Where the line with "C. Compliance Costs" appears below, start writing out lines exactly, and finish with the line with "92,000 | 557,000 |", which is included; write out nothing else.

(Records from a collection)
# # # # # # #

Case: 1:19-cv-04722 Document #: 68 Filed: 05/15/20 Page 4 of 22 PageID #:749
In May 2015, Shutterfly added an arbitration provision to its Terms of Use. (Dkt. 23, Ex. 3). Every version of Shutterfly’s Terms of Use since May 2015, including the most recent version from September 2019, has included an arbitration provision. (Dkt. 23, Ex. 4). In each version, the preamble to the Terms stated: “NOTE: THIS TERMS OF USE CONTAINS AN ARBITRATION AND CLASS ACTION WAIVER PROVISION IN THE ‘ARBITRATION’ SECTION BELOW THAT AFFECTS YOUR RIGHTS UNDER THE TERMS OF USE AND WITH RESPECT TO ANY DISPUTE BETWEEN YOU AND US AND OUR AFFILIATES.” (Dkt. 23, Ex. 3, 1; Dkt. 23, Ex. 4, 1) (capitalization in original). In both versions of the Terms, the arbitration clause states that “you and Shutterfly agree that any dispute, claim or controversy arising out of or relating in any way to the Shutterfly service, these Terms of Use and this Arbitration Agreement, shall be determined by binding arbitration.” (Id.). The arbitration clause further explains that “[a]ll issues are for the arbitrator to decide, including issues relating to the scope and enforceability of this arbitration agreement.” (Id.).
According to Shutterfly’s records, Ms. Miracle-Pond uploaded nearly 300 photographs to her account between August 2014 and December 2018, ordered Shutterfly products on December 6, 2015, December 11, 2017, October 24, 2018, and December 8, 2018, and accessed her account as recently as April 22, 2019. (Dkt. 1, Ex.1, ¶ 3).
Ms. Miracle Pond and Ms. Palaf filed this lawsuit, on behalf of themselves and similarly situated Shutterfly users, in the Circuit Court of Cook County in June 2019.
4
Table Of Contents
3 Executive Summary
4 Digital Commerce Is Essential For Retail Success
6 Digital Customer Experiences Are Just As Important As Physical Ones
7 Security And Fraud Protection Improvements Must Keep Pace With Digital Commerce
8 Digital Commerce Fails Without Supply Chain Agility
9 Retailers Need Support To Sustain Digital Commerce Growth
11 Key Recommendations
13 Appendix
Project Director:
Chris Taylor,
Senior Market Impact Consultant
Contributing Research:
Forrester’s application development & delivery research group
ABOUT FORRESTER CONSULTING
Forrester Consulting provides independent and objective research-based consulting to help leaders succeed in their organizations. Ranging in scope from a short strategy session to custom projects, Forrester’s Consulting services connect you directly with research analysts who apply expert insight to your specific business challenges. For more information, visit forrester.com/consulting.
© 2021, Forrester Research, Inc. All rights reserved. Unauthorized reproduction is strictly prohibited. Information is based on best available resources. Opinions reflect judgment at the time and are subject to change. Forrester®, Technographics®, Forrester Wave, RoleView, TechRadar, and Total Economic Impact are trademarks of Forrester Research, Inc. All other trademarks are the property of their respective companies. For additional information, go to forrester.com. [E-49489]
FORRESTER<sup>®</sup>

# # # # # # #

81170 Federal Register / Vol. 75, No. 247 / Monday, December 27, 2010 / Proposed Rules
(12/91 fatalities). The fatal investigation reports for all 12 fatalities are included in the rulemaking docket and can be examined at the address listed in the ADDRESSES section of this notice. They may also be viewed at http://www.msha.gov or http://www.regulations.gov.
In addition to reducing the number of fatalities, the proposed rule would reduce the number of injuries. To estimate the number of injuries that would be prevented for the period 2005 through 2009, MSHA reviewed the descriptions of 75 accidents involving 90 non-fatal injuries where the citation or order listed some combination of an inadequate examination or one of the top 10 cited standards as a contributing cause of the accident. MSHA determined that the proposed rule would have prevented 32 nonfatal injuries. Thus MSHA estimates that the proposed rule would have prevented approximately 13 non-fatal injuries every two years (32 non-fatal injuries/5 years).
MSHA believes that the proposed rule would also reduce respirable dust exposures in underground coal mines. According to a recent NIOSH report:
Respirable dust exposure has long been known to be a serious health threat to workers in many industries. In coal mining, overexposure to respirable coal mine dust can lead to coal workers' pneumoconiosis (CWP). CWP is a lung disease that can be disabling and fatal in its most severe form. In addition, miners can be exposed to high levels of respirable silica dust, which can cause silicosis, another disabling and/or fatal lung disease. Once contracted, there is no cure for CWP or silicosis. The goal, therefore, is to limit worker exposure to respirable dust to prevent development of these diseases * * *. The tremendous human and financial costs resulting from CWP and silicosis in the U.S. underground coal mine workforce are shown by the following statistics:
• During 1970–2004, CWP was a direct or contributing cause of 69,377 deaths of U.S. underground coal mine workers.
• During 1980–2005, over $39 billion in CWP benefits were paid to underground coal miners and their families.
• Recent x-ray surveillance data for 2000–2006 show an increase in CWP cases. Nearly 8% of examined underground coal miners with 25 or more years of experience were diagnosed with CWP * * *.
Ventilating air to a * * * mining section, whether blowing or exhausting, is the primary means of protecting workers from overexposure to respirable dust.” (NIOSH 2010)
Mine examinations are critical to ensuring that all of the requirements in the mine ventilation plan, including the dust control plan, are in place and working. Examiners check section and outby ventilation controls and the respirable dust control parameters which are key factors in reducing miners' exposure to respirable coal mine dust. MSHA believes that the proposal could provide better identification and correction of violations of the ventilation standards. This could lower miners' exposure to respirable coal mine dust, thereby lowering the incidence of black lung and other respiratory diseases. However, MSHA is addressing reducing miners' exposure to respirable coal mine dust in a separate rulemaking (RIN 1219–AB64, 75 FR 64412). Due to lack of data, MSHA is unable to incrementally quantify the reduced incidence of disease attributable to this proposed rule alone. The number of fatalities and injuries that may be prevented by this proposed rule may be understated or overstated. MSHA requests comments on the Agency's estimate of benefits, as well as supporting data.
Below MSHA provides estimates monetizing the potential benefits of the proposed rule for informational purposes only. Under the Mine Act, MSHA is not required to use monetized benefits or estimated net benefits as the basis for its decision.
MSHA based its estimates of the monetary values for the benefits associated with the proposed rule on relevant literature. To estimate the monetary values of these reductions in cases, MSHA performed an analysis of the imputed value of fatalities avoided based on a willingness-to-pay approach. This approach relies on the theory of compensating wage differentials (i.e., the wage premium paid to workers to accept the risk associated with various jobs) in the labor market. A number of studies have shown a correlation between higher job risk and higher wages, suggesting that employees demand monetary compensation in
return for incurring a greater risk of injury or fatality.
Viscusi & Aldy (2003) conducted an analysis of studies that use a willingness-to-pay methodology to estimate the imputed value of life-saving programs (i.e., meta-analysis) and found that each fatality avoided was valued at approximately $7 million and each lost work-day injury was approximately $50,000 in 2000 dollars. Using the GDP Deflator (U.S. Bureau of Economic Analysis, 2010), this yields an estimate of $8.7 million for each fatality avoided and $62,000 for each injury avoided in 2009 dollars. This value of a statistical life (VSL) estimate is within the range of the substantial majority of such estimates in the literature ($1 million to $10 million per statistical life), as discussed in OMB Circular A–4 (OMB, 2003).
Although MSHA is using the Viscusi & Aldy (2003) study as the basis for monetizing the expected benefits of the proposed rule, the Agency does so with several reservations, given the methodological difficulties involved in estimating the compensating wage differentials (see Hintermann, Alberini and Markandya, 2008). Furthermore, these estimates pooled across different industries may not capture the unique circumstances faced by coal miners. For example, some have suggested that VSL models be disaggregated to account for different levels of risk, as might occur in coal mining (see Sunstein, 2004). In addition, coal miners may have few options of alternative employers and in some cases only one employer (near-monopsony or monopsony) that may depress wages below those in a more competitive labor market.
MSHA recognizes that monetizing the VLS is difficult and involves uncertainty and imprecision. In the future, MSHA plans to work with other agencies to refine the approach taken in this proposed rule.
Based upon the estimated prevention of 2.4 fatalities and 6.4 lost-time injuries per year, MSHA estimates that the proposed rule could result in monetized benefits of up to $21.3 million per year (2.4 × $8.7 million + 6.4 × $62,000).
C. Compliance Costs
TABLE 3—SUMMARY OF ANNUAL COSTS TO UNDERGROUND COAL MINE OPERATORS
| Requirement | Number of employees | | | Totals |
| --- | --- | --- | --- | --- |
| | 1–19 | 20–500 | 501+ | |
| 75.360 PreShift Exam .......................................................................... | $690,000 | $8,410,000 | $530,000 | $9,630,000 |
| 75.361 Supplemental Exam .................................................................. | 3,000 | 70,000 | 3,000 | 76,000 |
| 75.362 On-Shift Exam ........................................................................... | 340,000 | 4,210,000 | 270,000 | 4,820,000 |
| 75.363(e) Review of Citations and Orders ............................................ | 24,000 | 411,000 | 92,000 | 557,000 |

# # # # # # #

-- Solution below --
C. Compliance Costs
TABLE 3—SUMMARY OF ANNUAL COSTS TO UNDERGROUND COAL MINE OPERATORS
| Requirement | Number of employees | | | Totals |
| --- | --- | --- | --- | --- |
| | 1–19 | 20–500 | 501+ | |
| 75.360 PreShift Exam .......................................................................... | $690,000 | $8,410,000 | $530,000 | $9,630,000 |
| 75.361 Supplemental Exam .................................................................. | 3,000 | 70,000 | 3,000 | 76,000 |
| 75.362 On-Shift Exam ........................................................................... | 340,000 | 4,210,000 | 270,000 | 4,820,000 |
| 75.363(e) Review of Citations and Orders ............................................ | 24,000 | 411,000 | 92,000 | 557,000 |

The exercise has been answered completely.